Segment Start: Material shown
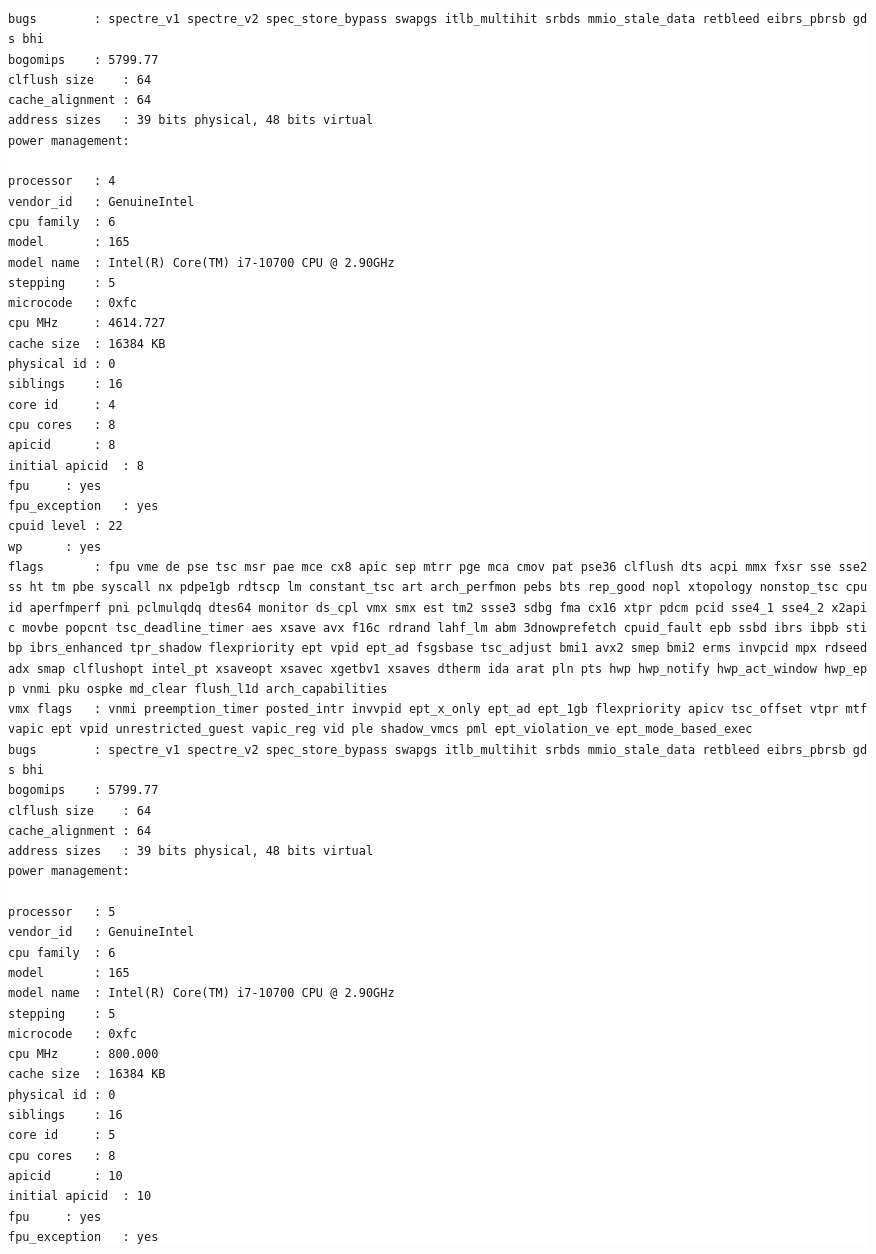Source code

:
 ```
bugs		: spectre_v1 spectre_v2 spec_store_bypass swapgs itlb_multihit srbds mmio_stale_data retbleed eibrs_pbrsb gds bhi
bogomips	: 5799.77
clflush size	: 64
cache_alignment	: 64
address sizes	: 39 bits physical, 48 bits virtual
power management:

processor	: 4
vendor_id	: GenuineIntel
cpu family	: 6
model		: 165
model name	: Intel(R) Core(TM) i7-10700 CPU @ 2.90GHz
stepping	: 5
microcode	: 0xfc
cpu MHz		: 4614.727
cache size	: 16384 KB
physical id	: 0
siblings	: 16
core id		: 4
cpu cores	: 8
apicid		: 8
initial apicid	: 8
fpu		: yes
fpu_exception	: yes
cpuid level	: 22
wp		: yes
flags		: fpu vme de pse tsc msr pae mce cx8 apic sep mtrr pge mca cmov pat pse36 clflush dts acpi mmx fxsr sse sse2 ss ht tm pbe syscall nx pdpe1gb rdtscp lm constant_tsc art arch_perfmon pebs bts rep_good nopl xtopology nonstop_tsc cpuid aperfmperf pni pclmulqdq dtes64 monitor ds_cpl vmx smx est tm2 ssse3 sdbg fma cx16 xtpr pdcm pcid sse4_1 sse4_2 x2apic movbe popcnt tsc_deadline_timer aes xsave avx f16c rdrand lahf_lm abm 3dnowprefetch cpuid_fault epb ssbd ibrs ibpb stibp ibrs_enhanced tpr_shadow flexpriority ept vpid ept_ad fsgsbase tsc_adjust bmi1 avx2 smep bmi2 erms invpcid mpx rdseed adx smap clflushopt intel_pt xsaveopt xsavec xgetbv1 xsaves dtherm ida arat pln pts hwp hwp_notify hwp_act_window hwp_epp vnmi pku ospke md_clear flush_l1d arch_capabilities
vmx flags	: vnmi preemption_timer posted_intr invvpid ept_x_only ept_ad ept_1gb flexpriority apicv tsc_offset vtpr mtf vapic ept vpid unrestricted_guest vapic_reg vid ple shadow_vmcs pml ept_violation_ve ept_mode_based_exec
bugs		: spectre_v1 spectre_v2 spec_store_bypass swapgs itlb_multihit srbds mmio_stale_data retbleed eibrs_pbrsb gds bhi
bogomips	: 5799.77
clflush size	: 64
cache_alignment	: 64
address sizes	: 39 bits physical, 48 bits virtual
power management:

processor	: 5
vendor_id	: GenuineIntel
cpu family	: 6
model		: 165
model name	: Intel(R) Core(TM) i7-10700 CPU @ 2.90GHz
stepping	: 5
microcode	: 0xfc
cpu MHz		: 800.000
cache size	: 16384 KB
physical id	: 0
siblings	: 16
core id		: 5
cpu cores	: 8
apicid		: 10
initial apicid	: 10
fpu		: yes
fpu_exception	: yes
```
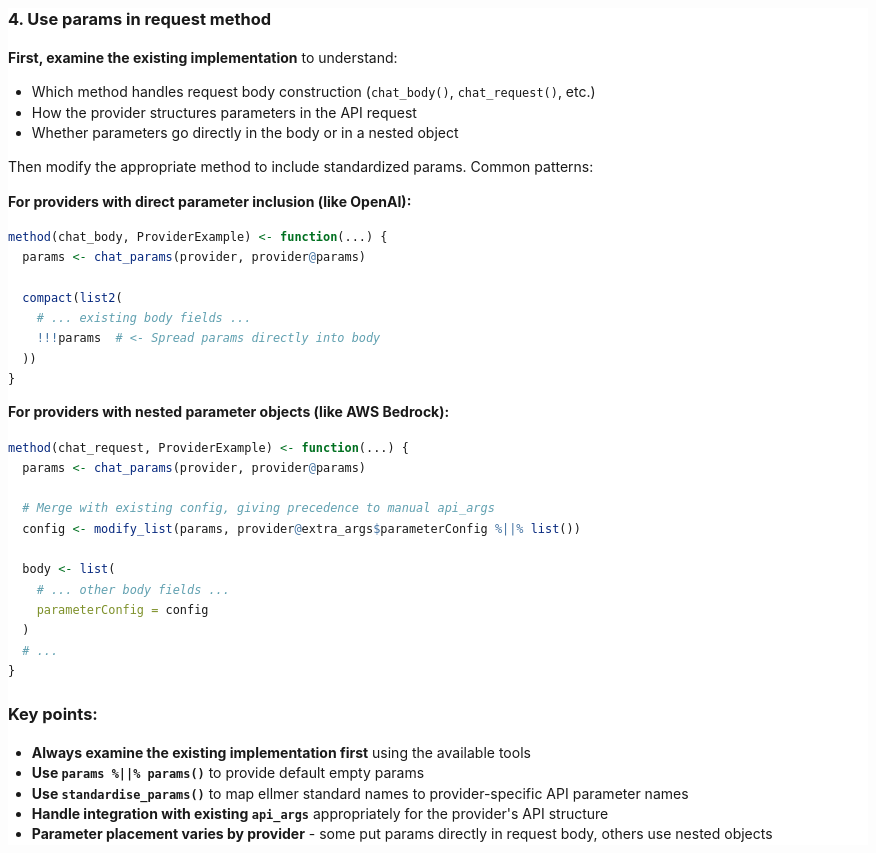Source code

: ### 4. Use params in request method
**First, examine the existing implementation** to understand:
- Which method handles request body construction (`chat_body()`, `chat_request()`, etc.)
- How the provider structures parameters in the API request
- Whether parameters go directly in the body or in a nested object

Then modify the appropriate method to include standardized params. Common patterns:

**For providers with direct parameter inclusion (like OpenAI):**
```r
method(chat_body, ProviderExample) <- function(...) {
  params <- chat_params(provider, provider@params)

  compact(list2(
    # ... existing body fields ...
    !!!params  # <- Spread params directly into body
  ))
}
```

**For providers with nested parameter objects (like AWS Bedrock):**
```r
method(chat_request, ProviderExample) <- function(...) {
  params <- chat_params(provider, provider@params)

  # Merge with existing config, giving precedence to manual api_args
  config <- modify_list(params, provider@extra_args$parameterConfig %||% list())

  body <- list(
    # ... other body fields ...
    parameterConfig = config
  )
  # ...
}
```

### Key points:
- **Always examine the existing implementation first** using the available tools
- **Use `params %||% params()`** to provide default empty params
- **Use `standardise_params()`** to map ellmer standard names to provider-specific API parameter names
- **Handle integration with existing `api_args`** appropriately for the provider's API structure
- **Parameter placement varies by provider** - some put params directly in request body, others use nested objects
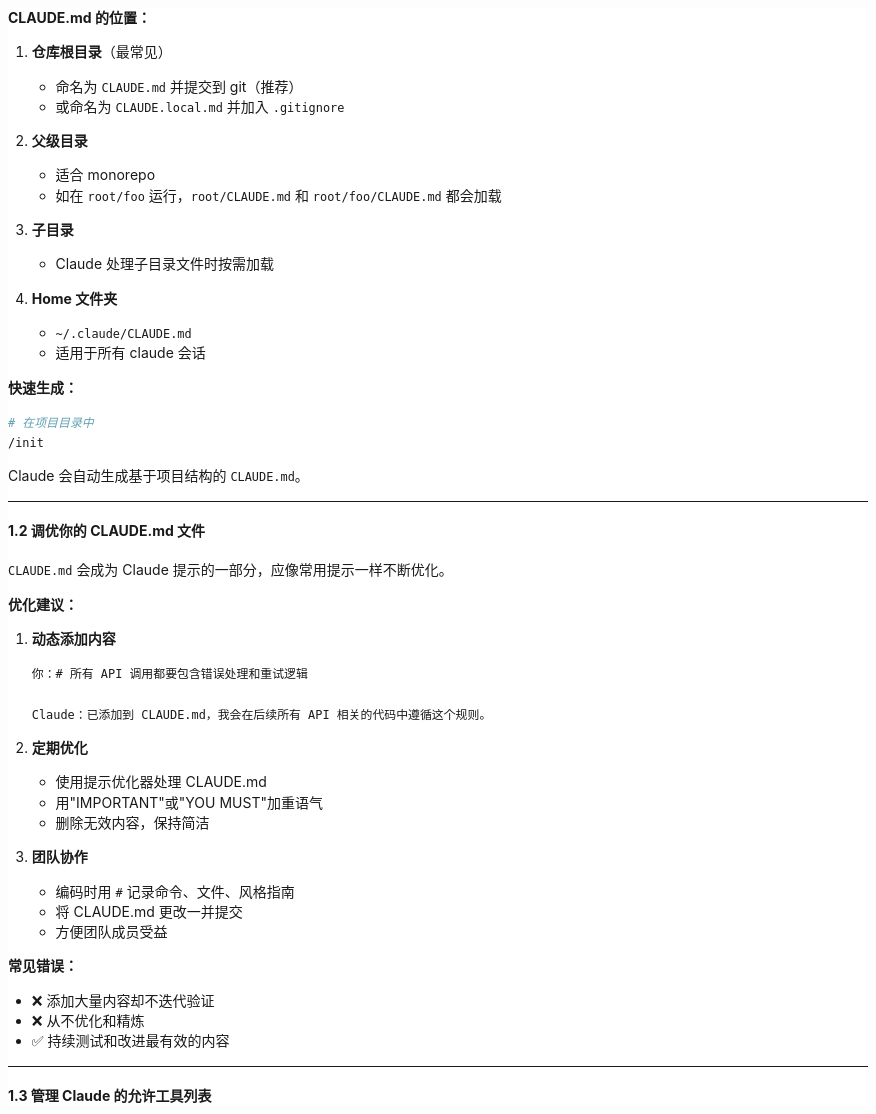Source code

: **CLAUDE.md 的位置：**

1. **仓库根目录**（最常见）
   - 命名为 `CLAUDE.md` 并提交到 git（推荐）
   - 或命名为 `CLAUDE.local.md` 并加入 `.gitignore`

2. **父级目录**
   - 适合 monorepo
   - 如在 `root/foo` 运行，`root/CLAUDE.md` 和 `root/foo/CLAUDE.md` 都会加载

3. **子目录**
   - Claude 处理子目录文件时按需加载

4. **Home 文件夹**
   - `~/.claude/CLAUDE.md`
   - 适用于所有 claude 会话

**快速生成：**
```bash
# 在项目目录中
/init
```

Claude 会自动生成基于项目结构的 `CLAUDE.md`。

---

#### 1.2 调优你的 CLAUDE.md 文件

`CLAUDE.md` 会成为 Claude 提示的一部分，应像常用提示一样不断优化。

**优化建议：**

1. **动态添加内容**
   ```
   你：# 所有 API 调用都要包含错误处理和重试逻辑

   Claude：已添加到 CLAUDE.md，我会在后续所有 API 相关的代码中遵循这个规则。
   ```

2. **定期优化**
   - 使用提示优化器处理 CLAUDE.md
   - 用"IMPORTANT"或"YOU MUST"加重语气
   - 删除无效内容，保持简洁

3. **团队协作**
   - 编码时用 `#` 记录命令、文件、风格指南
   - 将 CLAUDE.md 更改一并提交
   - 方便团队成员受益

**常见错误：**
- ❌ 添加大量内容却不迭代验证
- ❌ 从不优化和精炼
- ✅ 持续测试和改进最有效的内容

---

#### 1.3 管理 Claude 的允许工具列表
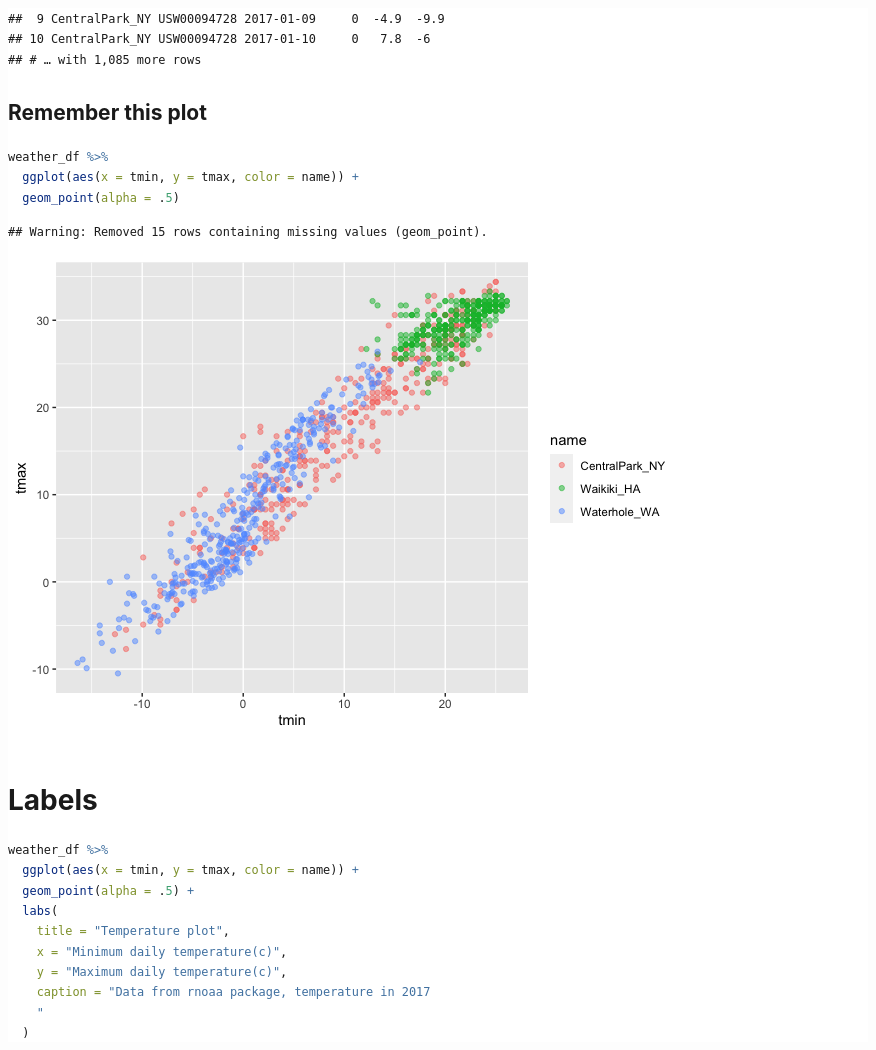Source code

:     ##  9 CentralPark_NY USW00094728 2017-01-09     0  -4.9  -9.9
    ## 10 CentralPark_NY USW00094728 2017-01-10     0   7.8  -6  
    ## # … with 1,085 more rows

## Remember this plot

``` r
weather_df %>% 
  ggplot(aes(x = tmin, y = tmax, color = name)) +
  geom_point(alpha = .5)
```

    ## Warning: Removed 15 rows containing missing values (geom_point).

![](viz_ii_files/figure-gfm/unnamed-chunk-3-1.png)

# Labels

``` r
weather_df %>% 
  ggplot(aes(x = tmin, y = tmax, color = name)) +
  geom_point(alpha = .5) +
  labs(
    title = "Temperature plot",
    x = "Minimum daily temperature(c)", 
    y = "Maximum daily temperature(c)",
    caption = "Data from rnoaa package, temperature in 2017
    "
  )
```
Segment End: Material shown
Your assignment
After locating the line holding "- **Always examine" above, output exactly that line and every line after it through the line holding "API parameter names". Include nothing else.

Solution for this problem
- **Always examine the existing implementation first** using the available tools
- **Use `params %||% params()`** to provide default empty params
- **Use `standardise_params()`** to map ellmer standard names to provider-specific API parameter names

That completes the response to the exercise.